◆ What needs to be done ◆
What lines below hold the string "Farms"? Copy them all.
══ Source records
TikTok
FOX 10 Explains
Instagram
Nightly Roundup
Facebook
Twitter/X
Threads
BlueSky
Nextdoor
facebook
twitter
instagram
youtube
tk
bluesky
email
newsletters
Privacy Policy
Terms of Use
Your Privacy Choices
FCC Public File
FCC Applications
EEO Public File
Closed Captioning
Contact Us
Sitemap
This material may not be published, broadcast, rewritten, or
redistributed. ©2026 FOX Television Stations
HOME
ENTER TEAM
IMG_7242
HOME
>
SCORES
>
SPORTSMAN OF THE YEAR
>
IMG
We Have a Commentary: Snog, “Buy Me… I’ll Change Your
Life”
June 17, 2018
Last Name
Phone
════
══ Source records
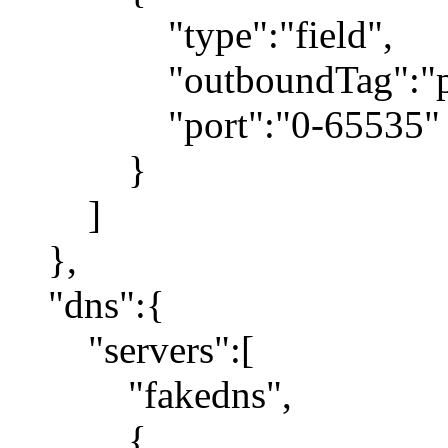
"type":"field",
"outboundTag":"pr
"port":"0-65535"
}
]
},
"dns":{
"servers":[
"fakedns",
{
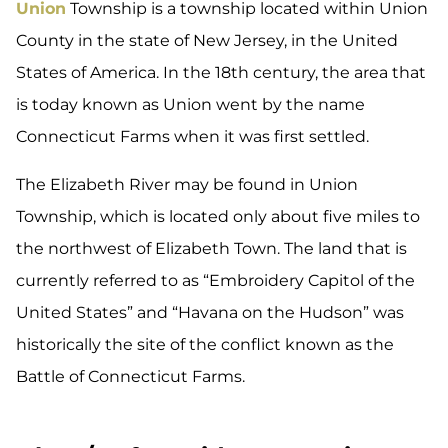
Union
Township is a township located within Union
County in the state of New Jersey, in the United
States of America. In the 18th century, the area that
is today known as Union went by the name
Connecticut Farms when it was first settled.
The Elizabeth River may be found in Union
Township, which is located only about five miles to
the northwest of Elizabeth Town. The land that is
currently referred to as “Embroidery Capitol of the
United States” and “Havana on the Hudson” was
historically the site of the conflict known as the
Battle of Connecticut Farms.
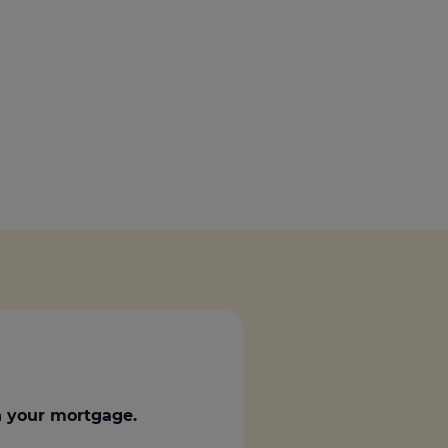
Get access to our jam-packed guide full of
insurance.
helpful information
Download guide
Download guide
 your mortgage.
════
◆ Answer to the exercise ◆
Connecticut Farms when it was first settled.
Battle of Connecticut Farms.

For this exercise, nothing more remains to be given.